• **INSTRUÇÕES DO EXERCÍCIO**:
Responda com base no trecho apresentado:
1. Em que inciso e artigo da Lei nº 12.850 estão os direitos dos agentes infiltrados?
2. Segundo o artigo 15, que órgão delibera sobre os pedidos de identificação de agentes de inteligência?
3. Quantos artigos compõem o capítulo V e em quantas Seções eles se subdividem?

• **TRECHO APRESENTADO**:
================================

A Lei nº 12.850, de 02 de agosto de 2013, que define o que são organizações criminosas e dispõe sobre a investigação criminal, os meios de obtenção da prova, infrações penais correlatas e o procedimento criminal; e dá outras providências, no inciso II do artigo 14, que se encontra na Seção três do artigo 2º, ao disciplinar os direitos dos agentes infiltrados, diz que eles poderão: “ter sua identidade alterada, aplicando-se, no que couber, o disposto no art. 9º da Lei nº 9.807, de 13 de julho de 1999, bem como usufruir das medidas de proteção a testemunhas”.
Por esse motivo, havendo anterior paradigma legal, aplicável à análoga situação, não há como se entender procedente a observação levada a efeito pelo Relator do PL.
Em complemento ao artigo 13, o artigo 14º diz que as identidades dos integrantes dos Órgãos de Inteligência serão protegidas desde o ingresso no órgão até o final do vínculo.
Finalizando o Capítulo, o artigo 15, de forma acertada, dispõe que pedidos de identificação de agentes de inteligência deverão ser motivados e, em um juízo de conveniência e oportunidade, terão o seu atendimento deliberado pelo Órgão Central de Inteligência, como forma de se proteger o agente e a relevante missão que desempenha.
III. Capítulo V: Das Operações de Inteligência
O capítulo V, que trata das Operações de Inteligência, é composto de doze (12) artigos subdivididos em duas Seções. A parte introdutória conta com três (03) artigos. O primeiro deles, o artigo 16º, define o que são Operações de Inteligência; o 17º discorre sobre quais os métodos e técnicas sigilosas ou ostensivas podem ser empregadas nas Operações de Inteligência; e o artigo 18º dispõe sobre os requisitos a observar nas Operações de Inteligência.

================================

• **DADOS FORNECIDOS**:

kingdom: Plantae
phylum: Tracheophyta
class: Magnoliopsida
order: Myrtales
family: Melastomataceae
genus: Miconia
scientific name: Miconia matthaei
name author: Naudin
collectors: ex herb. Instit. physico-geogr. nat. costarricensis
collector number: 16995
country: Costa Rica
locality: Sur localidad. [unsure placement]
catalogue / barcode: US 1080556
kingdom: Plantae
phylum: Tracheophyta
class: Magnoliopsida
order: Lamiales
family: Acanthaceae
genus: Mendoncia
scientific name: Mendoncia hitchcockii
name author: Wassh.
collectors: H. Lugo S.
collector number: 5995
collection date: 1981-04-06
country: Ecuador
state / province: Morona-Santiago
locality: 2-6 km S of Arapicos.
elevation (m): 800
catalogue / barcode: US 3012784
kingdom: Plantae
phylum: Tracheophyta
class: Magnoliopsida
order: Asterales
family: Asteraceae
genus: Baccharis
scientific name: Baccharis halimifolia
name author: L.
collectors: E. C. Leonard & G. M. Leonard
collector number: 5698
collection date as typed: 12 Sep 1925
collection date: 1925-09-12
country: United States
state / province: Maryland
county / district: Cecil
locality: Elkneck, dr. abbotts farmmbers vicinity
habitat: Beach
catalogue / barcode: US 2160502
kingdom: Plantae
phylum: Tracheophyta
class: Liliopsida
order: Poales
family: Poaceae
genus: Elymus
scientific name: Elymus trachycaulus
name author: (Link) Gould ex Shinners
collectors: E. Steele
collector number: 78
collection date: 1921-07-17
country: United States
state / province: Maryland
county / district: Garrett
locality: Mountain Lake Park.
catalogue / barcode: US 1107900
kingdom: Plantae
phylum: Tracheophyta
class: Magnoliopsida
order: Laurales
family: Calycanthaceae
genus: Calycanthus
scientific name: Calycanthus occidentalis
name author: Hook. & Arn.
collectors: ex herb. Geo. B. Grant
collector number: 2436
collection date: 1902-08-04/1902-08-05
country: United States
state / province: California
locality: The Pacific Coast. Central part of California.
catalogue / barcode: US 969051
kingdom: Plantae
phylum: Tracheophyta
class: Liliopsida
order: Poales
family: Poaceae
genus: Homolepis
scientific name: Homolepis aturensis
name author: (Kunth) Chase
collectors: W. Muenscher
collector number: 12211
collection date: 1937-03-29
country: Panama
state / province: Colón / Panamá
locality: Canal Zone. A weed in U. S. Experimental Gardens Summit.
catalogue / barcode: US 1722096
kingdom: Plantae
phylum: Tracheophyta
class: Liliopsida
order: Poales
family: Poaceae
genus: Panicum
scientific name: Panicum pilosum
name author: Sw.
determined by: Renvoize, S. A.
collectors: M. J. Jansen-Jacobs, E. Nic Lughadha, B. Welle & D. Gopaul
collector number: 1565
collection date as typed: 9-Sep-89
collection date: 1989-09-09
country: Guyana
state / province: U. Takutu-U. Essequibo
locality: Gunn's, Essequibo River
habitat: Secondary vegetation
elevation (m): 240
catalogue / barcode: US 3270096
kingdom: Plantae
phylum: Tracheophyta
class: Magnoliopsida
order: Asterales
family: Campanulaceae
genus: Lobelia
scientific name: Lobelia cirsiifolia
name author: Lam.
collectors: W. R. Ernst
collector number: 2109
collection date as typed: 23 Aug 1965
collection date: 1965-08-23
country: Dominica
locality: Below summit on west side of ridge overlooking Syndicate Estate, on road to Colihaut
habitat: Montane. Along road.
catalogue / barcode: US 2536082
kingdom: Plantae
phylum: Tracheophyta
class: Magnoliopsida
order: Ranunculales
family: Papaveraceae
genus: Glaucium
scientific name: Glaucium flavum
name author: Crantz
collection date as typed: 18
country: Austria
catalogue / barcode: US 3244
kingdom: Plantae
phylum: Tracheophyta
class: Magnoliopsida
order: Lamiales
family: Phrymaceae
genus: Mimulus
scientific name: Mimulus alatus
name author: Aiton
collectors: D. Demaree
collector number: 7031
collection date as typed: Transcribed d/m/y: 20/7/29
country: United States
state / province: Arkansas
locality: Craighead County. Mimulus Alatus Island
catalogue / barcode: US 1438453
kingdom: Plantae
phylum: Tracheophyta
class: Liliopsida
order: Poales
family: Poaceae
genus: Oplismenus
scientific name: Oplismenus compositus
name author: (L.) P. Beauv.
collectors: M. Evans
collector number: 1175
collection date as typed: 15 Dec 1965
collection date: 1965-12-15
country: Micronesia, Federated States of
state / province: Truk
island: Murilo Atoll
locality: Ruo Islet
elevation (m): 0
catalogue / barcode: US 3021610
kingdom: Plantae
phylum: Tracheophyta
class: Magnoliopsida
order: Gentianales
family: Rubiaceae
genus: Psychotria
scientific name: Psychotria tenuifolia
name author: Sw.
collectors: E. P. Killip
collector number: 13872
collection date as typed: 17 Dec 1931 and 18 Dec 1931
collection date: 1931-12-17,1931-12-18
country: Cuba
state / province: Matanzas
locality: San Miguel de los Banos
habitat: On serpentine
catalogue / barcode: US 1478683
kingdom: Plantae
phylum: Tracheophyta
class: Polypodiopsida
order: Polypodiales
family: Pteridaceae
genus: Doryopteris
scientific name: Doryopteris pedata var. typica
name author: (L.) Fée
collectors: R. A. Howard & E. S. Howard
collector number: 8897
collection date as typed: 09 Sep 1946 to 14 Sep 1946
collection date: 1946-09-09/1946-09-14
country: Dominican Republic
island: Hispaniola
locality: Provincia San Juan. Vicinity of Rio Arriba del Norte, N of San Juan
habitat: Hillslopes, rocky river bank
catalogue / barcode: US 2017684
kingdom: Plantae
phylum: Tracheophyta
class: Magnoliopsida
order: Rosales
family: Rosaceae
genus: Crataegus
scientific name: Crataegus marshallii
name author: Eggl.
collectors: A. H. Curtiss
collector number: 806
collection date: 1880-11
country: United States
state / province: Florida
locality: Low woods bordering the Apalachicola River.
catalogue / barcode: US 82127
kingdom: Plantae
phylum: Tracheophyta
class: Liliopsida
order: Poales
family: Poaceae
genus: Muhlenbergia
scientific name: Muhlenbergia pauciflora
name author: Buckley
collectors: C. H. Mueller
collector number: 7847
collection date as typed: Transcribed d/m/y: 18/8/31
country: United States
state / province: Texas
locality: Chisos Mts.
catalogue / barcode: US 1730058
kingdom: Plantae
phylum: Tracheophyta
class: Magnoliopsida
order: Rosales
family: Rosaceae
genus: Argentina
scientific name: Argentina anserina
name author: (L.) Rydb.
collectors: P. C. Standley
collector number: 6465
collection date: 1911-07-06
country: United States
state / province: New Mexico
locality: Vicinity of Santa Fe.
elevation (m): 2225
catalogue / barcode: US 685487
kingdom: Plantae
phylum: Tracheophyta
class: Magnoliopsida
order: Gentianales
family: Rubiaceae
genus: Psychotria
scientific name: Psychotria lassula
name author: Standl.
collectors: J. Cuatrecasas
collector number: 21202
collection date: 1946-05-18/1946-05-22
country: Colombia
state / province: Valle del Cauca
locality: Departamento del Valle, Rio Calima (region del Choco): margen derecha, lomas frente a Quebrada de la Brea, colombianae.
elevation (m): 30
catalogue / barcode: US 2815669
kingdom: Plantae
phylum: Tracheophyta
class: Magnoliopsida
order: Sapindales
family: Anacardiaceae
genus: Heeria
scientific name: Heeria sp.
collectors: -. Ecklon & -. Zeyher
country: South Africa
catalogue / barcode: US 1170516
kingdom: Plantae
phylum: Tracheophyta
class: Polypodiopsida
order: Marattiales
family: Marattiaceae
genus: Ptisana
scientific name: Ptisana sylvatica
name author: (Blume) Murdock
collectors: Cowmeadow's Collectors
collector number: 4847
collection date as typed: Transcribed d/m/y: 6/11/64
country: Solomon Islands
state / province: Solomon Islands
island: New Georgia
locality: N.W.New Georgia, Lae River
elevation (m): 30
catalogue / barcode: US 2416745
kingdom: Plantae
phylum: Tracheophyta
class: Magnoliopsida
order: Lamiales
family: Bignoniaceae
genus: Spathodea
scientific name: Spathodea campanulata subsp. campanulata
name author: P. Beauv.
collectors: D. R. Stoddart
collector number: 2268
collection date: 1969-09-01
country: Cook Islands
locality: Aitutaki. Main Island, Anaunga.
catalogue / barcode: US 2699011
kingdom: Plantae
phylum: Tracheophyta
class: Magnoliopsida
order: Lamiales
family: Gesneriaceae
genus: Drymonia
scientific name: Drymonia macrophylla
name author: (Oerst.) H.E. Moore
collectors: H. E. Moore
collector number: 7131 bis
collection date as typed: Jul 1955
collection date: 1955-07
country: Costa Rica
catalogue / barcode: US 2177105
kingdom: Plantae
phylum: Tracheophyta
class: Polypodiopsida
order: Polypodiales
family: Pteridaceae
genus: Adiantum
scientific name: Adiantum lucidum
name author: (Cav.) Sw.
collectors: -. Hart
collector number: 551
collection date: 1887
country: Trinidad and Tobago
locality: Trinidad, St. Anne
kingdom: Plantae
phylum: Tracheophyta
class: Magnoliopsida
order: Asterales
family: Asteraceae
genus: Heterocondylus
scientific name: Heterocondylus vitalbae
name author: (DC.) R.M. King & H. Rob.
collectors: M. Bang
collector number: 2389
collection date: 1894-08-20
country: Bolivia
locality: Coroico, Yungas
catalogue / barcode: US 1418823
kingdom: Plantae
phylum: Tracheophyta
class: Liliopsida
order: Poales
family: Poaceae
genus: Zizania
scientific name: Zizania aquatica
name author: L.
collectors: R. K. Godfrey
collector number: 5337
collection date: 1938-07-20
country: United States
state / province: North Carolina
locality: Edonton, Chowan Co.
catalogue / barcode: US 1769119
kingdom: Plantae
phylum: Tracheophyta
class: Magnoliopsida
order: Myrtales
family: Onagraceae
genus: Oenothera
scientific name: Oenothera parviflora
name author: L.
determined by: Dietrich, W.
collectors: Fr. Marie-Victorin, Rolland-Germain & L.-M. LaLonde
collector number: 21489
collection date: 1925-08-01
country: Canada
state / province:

================================

• **TAREFA RESOLVIDA**:
1. No inciso II do artigo 14.
2. O Órgão Central de Inteligência.
3. Doze artigos, subdivididos em duas Seções.